[OS X TeX] OS X TeX newbie needs help installing TeX on non-boot volume

Joseph C. Slater joseph.slater at wright.edu
Sat Sep 10 09:41:56 EDT 2005


On Sep 10, 2005, at 8:41 AM, Rowland McDonnell wrote:

> Hello,
>
> My subject line says it all.  I've been using OzTeX for a while (since
> System 6.0.7 was the latest and greatest) and I've got CMacTeX for
> pdfTeX these days.  I've looked at what one can apparently do with a
> modern OS X TeX setup and thought `I want some of that'.  So I  
> tried to
> install a teTeX based TeX and hit a brick wall: I can't work out  
> how to
> install things in non-standard places.
>
> <snip>

I don't know that you can very easily (easily depends on your skill  
level). i-Installer (and other tetex distributions) install inside  
the /usr/local directory (not as an application bundle or such). It  
is possible that you could create a "local" directory elsewhere and  
create a symbolic link to it named /usr/local

cd /usr
sudo ln -s /Volumes/otherdrive/local local

However, I wouldn't bother with this for two reasons:
a) Reinstalling this stuff, should something go wrong with your hard  
drive, is easy, especially if you've kept the i-Installer source files.
b) If that external drive isn't mounted when you do an install by  
accident, you can easily end up creating a directory in the place of  
"otherdrive", and this can become a modest mess, especially for a  
novice(not implied). I had a backup script that I used once that did  
this. My backups ended up worthless after a while because apparently  
the drive wasn't mounted once during backups, new directory was made...

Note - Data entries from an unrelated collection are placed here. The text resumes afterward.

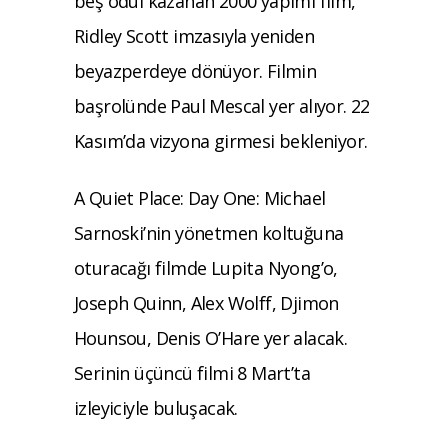
beş ödül kazanan 2000 yapımı film,
Ridley Scott imzasıyla yeniden
beyazperdeye dönüyor. Filmin
başrolünde Paul Mescal yer alıyor. 22
Kasım’da vizyona girmesi bekleniyor.
A Quiet Place: Day One: Michael
Sarnoski’nin yönetmen koltuğuna
oturacağı filmde Lupita Nyong’o,
Joseph Quinn, Alex Wolff, Djimon
Hounsou, Denis O’Hare yer alacak.
Serinin üçüncü filmi 8 Mart’ta
izleyiciyle buluşacak.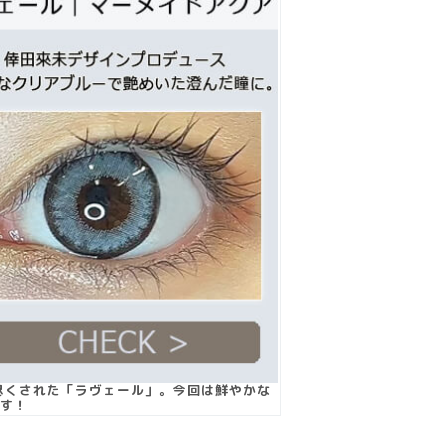
尽くされた「ラヴェール」。今回は鮮やかな
す！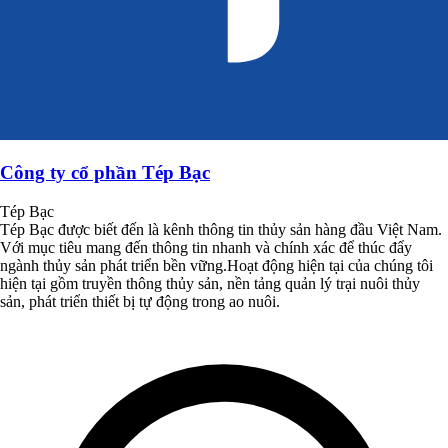
Công ty cổ phần Tép Bạc
Tép Bạc
Tép Bạc được biết đến là kênh thông tin thủy sản hàng đầu Việt Nam.
Với mục tiêu mang đến thông tin nhanh và chính xác để thúc đẩy
ngành thủy sản phát triển bền vững.Hoạt động hiện tại của chúng tôi
hiện tại gồm truyền thông thủy sản, nền tảng quản lý trại nuôi thủy
sản, phát triển thiết bị tự động trong ao nuôi.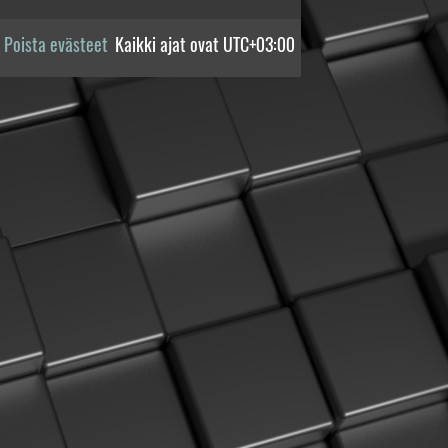
Poista evästeet
Kaikki ajat ovat
UTC+03:00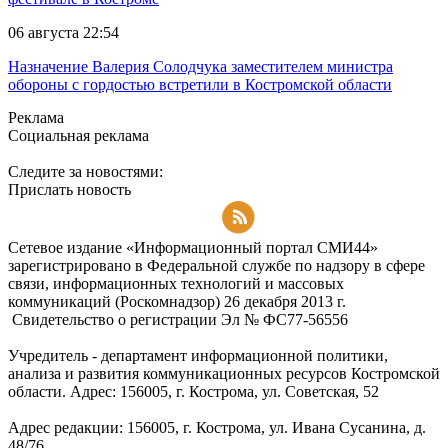
06 августа 22:54
Назначение Валерия Солодчука заместителем министра
обороны с гордостью встретили в Костромской области
Реклама
Социальная реклама
Следите за новостями:
Прислать новость
Подписаться на RSS-новости
Сетевое издание «Информационный портал СМИ44»
зарегистрировано в Федеральной службе по надзору в сфере
связи, информационных технологий и массовых
коммуникаций (Роскомнадзор) 26 декабря 2013 г.
Свидетельство о регистрации Эл № ФC77-56556
Учредитель - департамент информационной политики,
анализа и развития коммуникационных ресурсов Костромской
области. Адрес: 156005, г. Кострома, ул. Советская, 52
Адрес редакции: 156005, г. Кострома, ул. Ивана Сусанина, д.
48/76.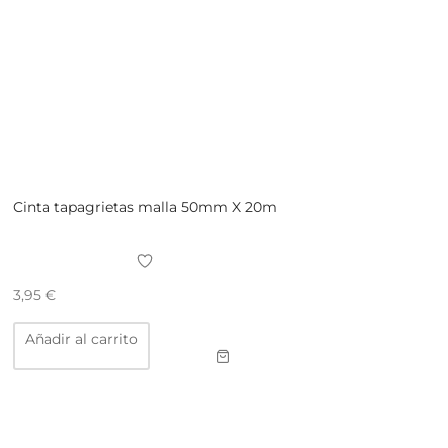
Cinta tapagrietas malla 50mm X 20m
3,95
€
Añadir al carrito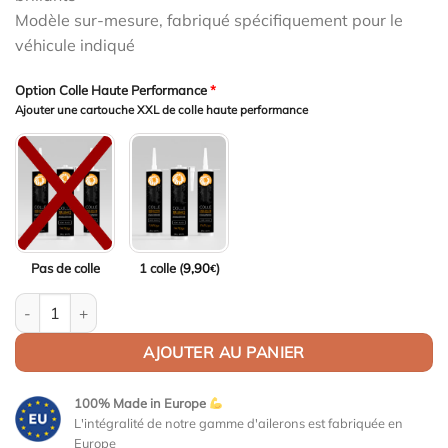
Modèle sur-mesure, fabriqué spécifiquement pour le
véhicule indiqué
Option Colle Haute Performance
*
Ajouter une cartouche XXL de colle haute performance
Pas de colle
1 colle (
9,90
)
€
quantité de Aileron Col de cygne V1 pour Honda Prelude V (BB) 
AJOUTER AU PANIER
100% Made in Europe
L'intégralité de notre gamme d'ailerons est fabriquée en
Europe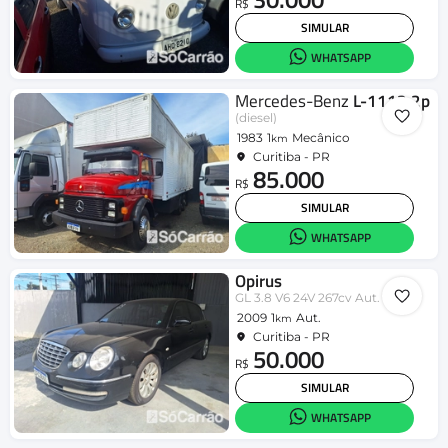
R$
SIMULAR
WHATSAPP
Mercedes-Benz
L-1113 2p
(diesel)
1983
1
Mecânico
km
Curitiba - PR
85.000
R$
SIMULAR
WHATSAPP
Opirus
GL 3.8 V6 24V 267cv Aut.
2009
1
Aut.
km
Curitiba - PR
50.000
R$
SIMULAR
WHATSAPP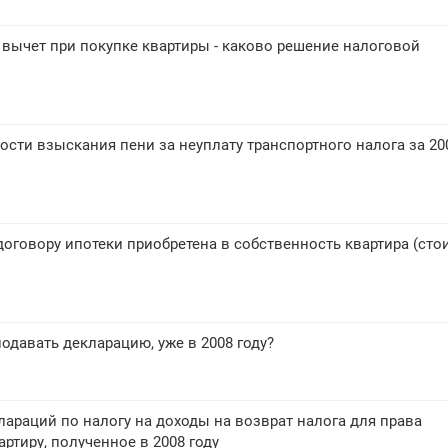
вычет при покупке квартиры - каково решение налоговой
сти взыскания пени за неуплату транспортного налога за 20
 договору ипотеки приобретена в собственность квартира (сто
подавать декларацию, уже в 2008 году?
араций по налогу на доходы на возврат налога для права
ртиру, полученное в 2008 году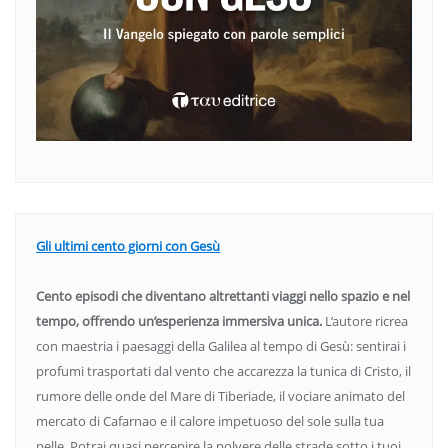
Gli ultimi cento giorni con Gesù
Cento episodi che diventano altrettanti viaggi nello spazio e nel
tempo, offrendo un’esperienza immersiva unica.
L’autore ricrea
con maestria i paesaggi della Galilea al tempo di Gesù: sentirai i
profumi trasportati dal vento che accarezza la tunica di Cristo, il
rumore delle onde del Mare di Tiberiade, il vociare animato del
mercato di Cafarnao e il calore impetuoso del sole sulla tua
pelle. Potrai quasi percepire la polvere delle strade sotto i tuoi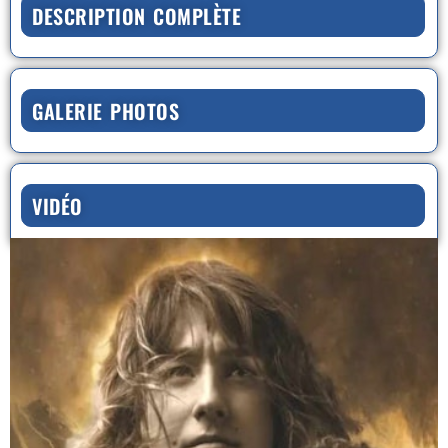
DESCRIPTION COMPLÈTE
GALERIE PHOTOS
VIDÉO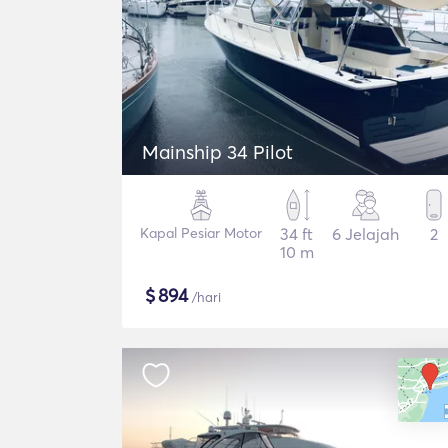
Mainship 34 Pilot
Kapal Pesiar Motor
34 ft
6 Jelajah
2
10 m
$
894
/hari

My take on having another drive for the reasons you mention is that:
a) I used to do it, but only with documents (things I can't easily  
reinstall)
b) OS X has significantly mitigated these risks from my experience
c) Disk Warrior has saved almost everything I ever thought was  
otherwise lost (using any other disk recovery software)
d) Proper backups AND archiving is the only proper way to secure your  
data. The extra drive trick really only moves your vulnerability...  
useful in OS<10, but not in my observation since.